**What to do:** Reproduce every line of the material below without changing a single character.

(Collection entries)
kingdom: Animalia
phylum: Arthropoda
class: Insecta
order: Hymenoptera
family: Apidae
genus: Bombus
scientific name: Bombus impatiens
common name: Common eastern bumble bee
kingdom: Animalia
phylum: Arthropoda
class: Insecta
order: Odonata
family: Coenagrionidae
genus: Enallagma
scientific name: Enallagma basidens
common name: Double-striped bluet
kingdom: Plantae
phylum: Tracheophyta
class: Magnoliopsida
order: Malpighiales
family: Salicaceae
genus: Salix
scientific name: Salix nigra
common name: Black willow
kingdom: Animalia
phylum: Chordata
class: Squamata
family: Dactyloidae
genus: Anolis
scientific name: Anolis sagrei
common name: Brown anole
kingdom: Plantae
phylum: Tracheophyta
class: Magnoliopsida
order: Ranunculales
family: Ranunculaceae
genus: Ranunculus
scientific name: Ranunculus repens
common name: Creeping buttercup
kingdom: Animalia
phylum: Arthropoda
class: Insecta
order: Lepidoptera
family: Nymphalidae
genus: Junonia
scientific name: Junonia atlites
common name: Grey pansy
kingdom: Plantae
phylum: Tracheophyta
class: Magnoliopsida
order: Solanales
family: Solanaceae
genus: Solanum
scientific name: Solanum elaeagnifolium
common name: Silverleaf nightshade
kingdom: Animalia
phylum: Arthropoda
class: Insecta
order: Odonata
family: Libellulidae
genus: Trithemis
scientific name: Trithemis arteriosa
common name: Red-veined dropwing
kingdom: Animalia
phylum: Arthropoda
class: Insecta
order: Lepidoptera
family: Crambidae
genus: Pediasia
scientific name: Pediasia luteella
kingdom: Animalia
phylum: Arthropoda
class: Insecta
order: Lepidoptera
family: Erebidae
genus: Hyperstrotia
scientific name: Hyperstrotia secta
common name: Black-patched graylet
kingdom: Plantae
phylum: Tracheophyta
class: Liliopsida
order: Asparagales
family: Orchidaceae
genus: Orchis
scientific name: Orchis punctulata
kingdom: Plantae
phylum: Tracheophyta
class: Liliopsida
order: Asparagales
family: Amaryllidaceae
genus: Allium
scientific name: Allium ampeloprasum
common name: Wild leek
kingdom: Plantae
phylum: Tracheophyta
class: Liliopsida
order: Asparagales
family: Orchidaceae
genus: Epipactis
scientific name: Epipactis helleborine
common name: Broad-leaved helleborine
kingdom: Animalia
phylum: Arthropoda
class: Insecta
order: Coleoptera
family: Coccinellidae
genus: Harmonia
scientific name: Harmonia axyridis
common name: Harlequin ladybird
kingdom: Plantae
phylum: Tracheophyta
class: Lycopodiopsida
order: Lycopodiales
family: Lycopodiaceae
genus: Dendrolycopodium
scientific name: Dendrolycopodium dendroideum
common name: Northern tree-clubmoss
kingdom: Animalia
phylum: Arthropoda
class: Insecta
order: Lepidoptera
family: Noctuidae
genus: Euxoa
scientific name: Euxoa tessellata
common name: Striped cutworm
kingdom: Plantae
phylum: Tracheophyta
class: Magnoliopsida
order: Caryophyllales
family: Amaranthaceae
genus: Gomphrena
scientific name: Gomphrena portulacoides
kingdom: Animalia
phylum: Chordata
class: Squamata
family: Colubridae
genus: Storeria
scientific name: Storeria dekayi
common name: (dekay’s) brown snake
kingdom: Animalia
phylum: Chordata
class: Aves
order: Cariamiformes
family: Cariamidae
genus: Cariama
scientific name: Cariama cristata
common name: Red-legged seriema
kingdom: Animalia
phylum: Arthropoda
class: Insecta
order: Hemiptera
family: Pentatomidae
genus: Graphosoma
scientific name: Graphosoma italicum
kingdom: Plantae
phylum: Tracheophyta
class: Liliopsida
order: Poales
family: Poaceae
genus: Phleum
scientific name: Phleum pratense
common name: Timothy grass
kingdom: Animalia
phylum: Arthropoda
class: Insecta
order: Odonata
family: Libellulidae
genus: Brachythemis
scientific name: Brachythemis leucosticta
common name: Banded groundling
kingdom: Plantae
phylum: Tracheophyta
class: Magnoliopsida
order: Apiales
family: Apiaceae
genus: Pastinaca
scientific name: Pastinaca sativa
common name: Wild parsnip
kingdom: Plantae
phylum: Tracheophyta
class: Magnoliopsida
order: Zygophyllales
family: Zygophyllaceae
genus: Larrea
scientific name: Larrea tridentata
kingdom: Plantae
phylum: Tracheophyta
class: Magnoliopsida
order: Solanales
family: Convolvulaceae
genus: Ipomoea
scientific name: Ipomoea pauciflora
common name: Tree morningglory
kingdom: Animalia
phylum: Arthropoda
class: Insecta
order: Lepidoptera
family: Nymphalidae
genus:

**Solution for this exercise:**
kingdom: Animalia
phylum: Arthropoda
class: Insecta
order: Hymenoptera
family: Apidae
genus: Bombus
scientific name: Bombus impatiens
common name: Common eastern bumble bee
kingdom: Animalia
phylum: Arthropoda
class: Insecta
order: Odonata
family: Coenagrionidae
genus: Enallagma
scientific name: Enallagma basidens
common name: Double-striped bluet
kingdom: Plantae
phylum: Tracheophyta
class: Magnoliopsida
order: Malpighiales
family: Salicaceae
genus: Salix
scientific name: Salix nigra
common name: Black willow
kingdom: Animalia
phylum: Chordata
class: Squamata
family: Dactyloidae
genus: Anolis
scientific name: Anolis sagrei
common name: Brown anole
kingdom: Plantae
phylum: Tracheophyta
class: Magnoliopsida
order: Ranunculales
family: Ranunculaceae
genus: Ranunculus
scientific name: Ranunculus repens
common name: Creeping buttercup
kingdom: Animalia
phylum: Arthropoda
class: Insecta
order: Lepidoptera
family: Nymphalidae
genus: Junonia
scientific name: Junonia atlites
common name: Grey pansy
kingdom: Plantae
phylum: Tracheophyta
class: Magnoliopsida
order: Solanales
family: Solanaceae
genus: Solanum
scientific name: Solanum elaeagnifolium
common name: Silverleaf nightshade
kingdom: Animalia
phylum: Arthropoda
class: Insecta
order: Odonata
family: Libellulidae
genus: Trithemis
scientific name: Trithemis arteriosa
common name: Red-veined dropwing
kingdom: Animalia
phylum: Arthropoda
class: Insecta
order: Lepidoptera
family: Crambidae
genus: Pediasia
scientific name: Pediasia luteella
kingdom: Animalia
phylum: Arthropoda
class: Insecta
order: Lepidoptera
family: Erebidae
genus: Hyperstrotia
scientific name: Hyperstrotia secta
common name: Black-patched graylet
kingdom: Plantae
phylum: Tracheophyta
class: Liliopsida
order: Asparagales
family: Orchidaceae
genus: Orchis
scientific name: Orchis punctulata
kingdom: Plantae
phylum: Tracheophyta
class: Liliopsida
order: Asparagales
family: Amaryllidaceae
genus: Allium
scientific name: Allium ampeloprasum
common name: Wild leek
kingdom: Plantae
phylum: Tracheophyta
class: Liliopsida
order: Asparagales
family: Orchidaceae
genus: Epipactis
scientific name: Epipactis helleborine
common name: Broad-leaved helleborine
kingdom: Animalia
phylum: Arthropoda
class: Insecta
order: Coleoptera
family: Coccinellidae
genus: Harmonia
scientific name: Harmonia axyridis
common name: Harlequin ladybird
kingdom: Plantae
phylum: Tracheophyta
class: Lycopodiopsida
order: Lycopodiales
family: Lycopodiaceae
genus: Dendrolycopodium
scientific name: Dendrolycopodium dendroideum
common name: Northern tree-clubmoss
kingdom: Animalia
phylum: Arthropoda
class: Insecta
order: Lepidoptera
family: Noctuidae
genus: Euxoa
scientific name: Euxoa tessellata
common name: Striped cutworm
kingdom: Plantae
phylum: Tracheophyta
class: Magnoliopsida
order: Caryophyllales
family: Amaranthaceae
genus: Gomphrena
scientific name: Gomphrena portulacoides
kingdom: Animalia
phylum: Chordata
class: Squamata
family: Colubridae
genus: Storeria
scientific name: Storeria dekayi
common name: (dekay’s) brown snake
kingdom: Animalia
phylum: Chordata
class: Aves
order: Cariamiformes
family: Cariamidae
genus: Cariama
scientific name: Cariama cristata
common name: Red-legged seriema
kingdom: Animalia
phylum: Arthropoda
class: Insecta
order: Hemiptera
family: Pentatomidae
genus: Graphosoma
scientific name: Graphosoma italicum
kingdom: Plantae
phylum: Tracheophyta
class: Liliopsida
order: Poales
family: Poaceae
genus: Phleum
scientific name: Phleum pratense
common name: Timothy grass
kingdom: Animalia
phylum: Arthropoda
class: Insecta
order: Odonata
family: Libellulidae
genus: Brachythemis
scientific name: Brachythemis leucosticta
common name: Banded groundling
kingdom: Plantae
phylum: Tracheophyta
class: Magnoliopsida
order: Apiales
family: Apiaceae
genus: Pastinaca
scientific name: Pastinaca sativa
common name: Wild parsnip
kingdom: Plantae
phylum: Tracheophyta
class: Magnoliopsida
order: Zygophyllales
family: Zygophyllaceae
genus: Larrea
scientific name: Larrea tridentata
kingdom: Plantae
phylum: Tracheophyta
class: Magnoliopsida
order: Solanales
family: Convolvulaceae
genus: Ipomoea
scientific name: Ipomoea pauciflora
common name: Tree morningglory
kingdom: Animalia
phylum: Arthropoda
class: Insecta
order: Lepidoptera
family: Nymphalidae
genus:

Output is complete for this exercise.